*WRITTEN TASK*: Which lines of the material contain the word "նախկին"? Show each one.

*INPUT MATERIAL*:
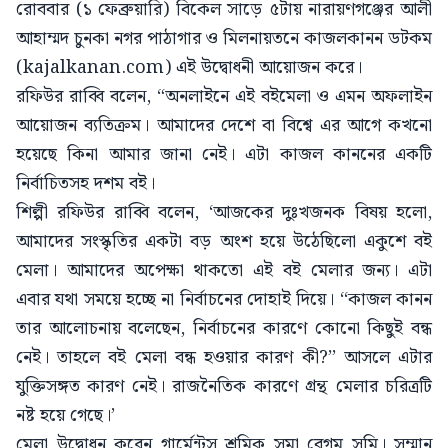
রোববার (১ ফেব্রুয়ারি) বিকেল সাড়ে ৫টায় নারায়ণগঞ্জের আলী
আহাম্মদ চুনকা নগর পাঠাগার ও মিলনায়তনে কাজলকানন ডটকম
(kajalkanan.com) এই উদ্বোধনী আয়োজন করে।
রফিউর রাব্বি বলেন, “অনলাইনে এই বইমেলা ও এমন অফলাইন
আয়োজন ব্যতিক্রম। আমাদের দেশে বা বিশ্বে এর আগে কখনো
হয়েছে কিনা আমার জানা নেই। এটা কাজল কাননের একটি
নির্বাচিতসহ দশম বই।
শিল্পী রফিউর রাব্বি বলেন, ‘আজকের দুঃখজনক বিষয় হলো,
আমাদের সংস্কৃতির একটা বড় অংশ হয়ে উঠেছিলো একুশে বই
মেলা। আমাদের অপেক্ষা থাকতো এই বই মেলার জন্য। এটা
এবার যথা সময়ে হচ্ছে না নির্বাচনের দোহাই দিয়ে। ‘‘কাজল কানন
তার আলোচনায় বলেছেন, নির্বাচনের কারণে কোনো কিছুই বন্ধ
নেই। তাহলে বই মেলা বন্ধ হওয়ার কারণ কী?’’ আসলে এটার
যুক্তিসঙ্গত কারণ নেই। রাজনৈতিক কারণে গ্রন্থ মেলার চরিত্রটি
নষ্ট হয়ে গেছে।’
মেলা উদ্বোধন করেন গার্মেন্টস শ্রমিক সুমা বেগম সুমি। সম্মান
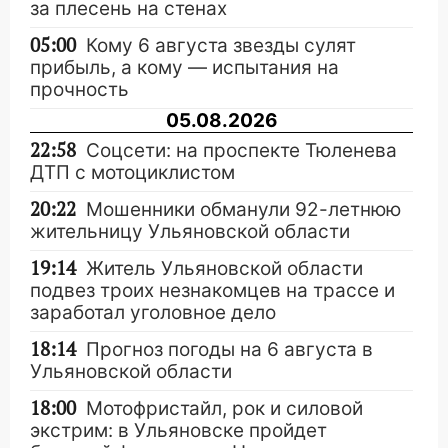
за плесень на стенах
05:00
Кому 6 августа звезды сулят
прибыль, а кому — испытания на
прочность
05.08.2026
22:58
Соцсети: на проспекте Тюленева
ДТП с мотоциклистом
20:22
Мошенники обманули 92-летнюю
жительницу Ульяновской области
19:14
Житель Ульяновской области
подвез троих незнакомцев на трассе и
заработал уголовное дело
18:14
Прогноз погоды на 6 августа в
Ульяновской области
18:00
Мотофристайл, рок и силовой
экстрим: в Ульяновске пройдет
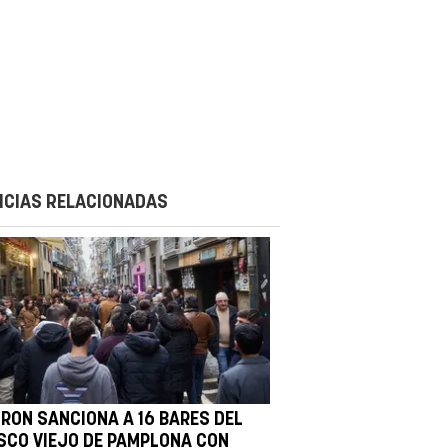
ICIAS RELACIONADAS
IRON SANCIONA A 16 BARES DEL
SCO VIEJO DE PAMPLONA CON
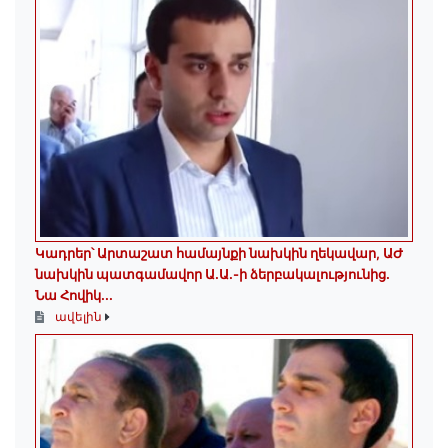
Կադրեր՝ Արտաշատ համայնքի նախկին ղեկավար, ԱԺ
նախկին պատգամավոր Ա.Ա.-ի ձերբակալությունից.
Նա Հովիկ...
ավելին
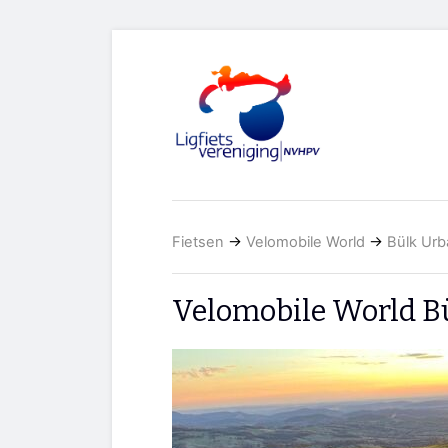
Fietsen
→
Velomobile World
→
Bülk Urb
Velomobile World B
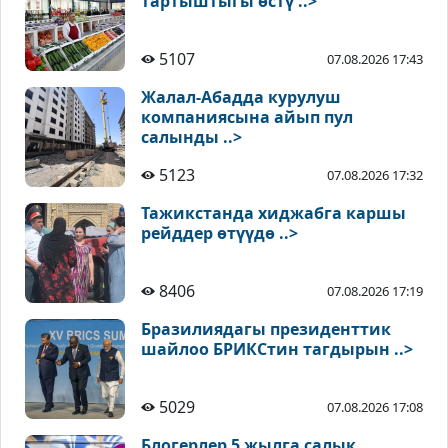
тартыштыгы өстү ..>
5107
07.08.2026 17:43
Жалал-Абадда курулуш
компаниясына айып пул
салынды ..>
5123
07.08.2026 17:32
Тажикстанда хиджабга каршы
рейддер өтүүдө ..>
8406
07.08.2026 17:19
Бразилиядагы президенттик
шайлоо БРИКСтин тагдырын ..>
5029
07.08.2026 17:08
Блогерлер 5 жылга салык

*EXERCISE RESULT*:
Կադրեր՝ Արտաշատ համայնքի նախկին ղեկավար, ԱԺ
նախկին պատգամավոր Ա.Ա.-ի ձերբակալությունից.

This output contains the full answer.